* [Try it]: Only the lines from the start of the entries through the line with "incontreranno al santuario" should be returned, each exactly as it stands, and no pictures.

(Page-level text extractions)
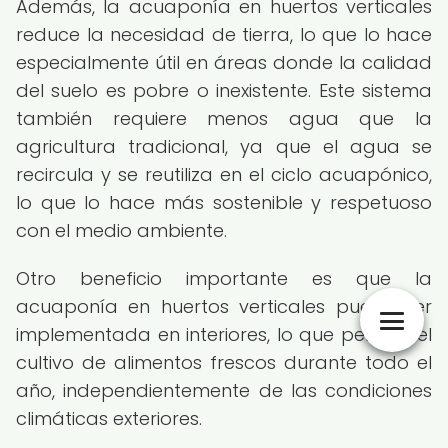
Además, la acuaponía en huertos verticales
reduce la necesidad de tierra, lo que lo hace
especialmente útil en áreas donde la calidad
del suelo es pobre o inexistente. Este sistema
también requiere menos agua que la
agricultura tradicional, ya que el agua se
recircula y se reutiliza en el ciclo acuapónico,
lo que lo hace más sostenible y respetuoso
con el medio ambiente.
Otro beneficio importante es que la
acuaponía en huertos verticales puede ser
implementada en interiores, lo que permite el
cultivo de alimentos frescos durante todo el
año, independientemente de las condiciones
climáticas exteriores.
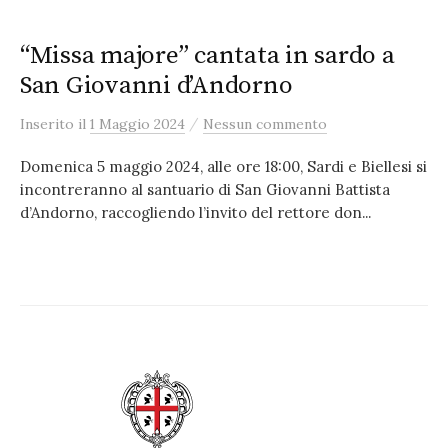
“Missa majore” cantata in sardo a
San Giovanni d’Andorno
/
Inserito
il
1 Maggio 2024
Nessun commento
Domenica 5 maggio 2024, alle ore 18:00, Sardi e Biellesi si
incontreranno al santuario di San Giovanni Battista
d’Andorno, raccogliendo l’invito del rettore don...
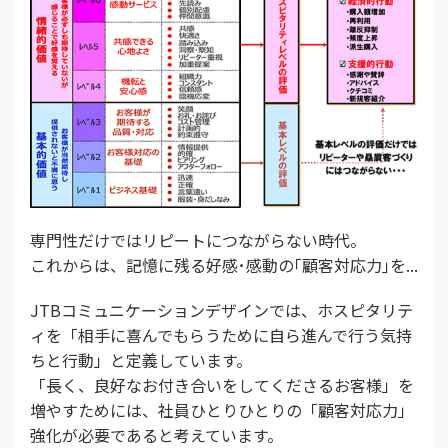
専門性だけではリピートにつながらない時代。
これからは、記憶に残る好感･感動の｢顧客対応力｣を...
JTBコミュニケーションデザインでは、ホスピタリテ
ィを「相手に喜んでもらうために自ら進んで行う気持
ちと行動」と定義しています。
「長く、良好なお付き合いをしてくださるお客様」を
増やすためには、社員ひとりひとりの「顧客対応力」
強化が必要であると考えています。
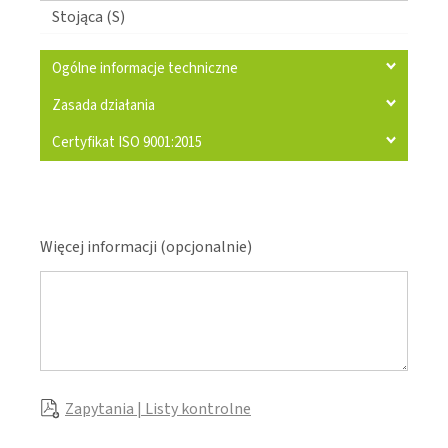
Stojąca (S)
Ogólne informacje techniczne
Zasada działania
Certyfikat ISO 9001:2015
Więcej informacji (opcjonalnie)
Zapytania | Listy kontrolne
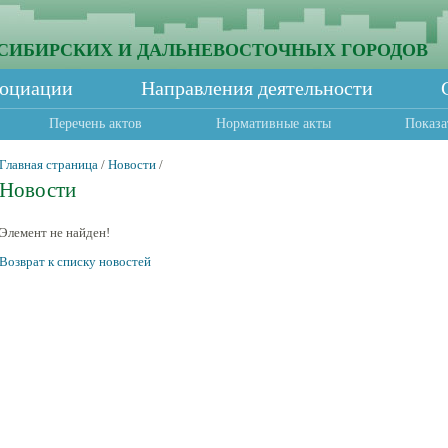
СИБИРСКИХ И ДАЛЬНЕВОСТОЧНЫХ ГОРОДОВ
социации
Направления деятельности
Перечень актов
Нормативные акты
Показа
Главная страница
/
Новости
/
Новости
Элемент не найден!
Возврат к списку новостей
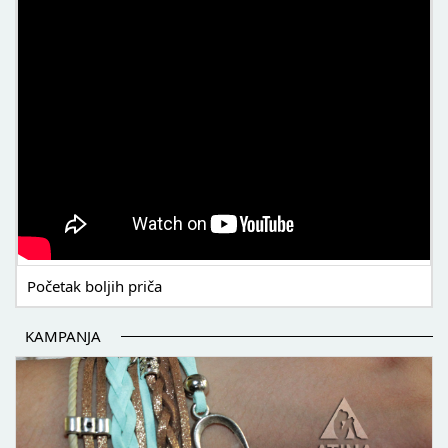
Početak boljih priča
KAMPANJA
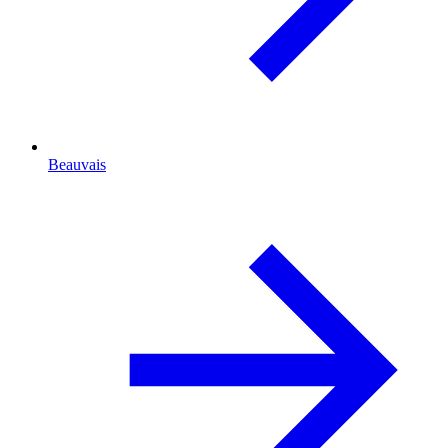
Beauvais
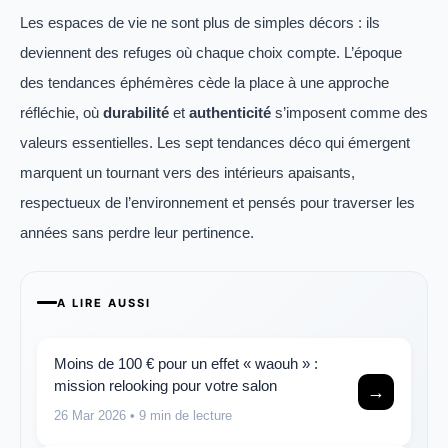
Les espaces de vie ne sont plus de simples décors : ils
deviennent des refuges où chaque choix compte. L’époque
des tendances éphémères cède la place à une approche
réfléchie, où
durabilité
et
authenticité
s’imposent comme des
valeurs essentielles. Les sept tendances déco qui émergent
marquent un tournant vers des intérieurs apaisants,
respectueux de l’environnement et pensés pour traverser les
années sans perdre leur pertinence.
A LIRE AUSSI
Moins de 100 € pour un effet « waouh » :
mission relooking pour votre salon
→
26 Mar 2026
• 9 min de lecture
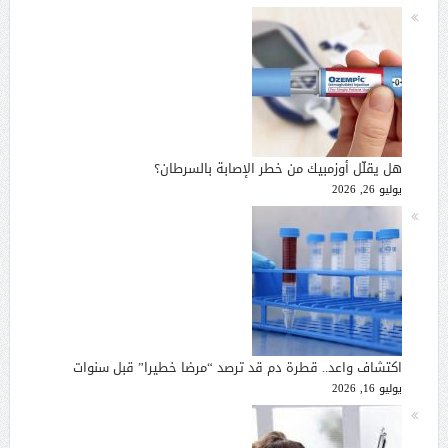
هل يقلّل أوزمبيك من خطر الإصابة بالسرطان؟
يوليو 26, 2026
اكتشاف واعد.. قطرة دم قد ترصد “مرضا خطيرا” قبل سنوات
يوليو 16, 2026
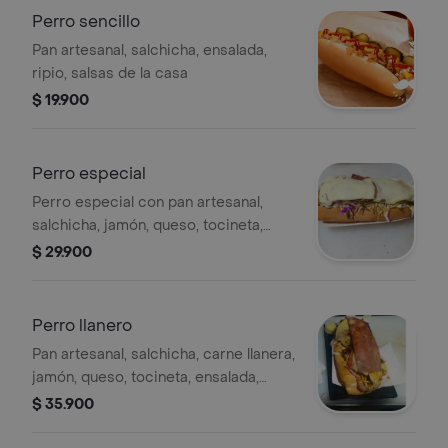
Perro sencillo
Pan artesanal, salchicha, ensalada,
ripio, salsas de la casa
$ 19.900
Perro especial
Perro especial con pan artesanal,
salchicha, jamón, queso, tocineta,
ensalada, ripio y salsas de la casa.
$ 29.900
Perro llanero
Pan artesanal, salchicha, carne llanera,
jamón, queso, tocineta, ensalada,
ripio, salsas de la casa
$ 35.900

* [Response]:
Además, la acuaponía en huertos verticales
reduce la necesidad de tierra, lo que lo hace
especialmente útil en áreas donde la calidad
del suelo es pobre o inexistente. Este sistema
también requiere menos agua que la
agricultura tradicional, ya que el agua se
recircula y se reutiliza en el ciclo acuapónico,
lo que lo hace más sostenible y respetuoso
con el medio ambiente.
Otro beneficio importante es que la
acuaponía en huertos verticales puede ser
implementada en interiores, lo que permite el
cultivo de alimentos frescos durante todo el
año, independientemente de las condiciones
climáticas exteriores.
“Missa majore” cantata in sardo a
San Giovanni d’Andorno
/
Inserito
il
1 Maggio 2024
Nessun commento
Domenica 5 maggio 2024, alle ore 18:00, Sardi e Biellesi si
incontreranno al santuario di San Giovanni Battista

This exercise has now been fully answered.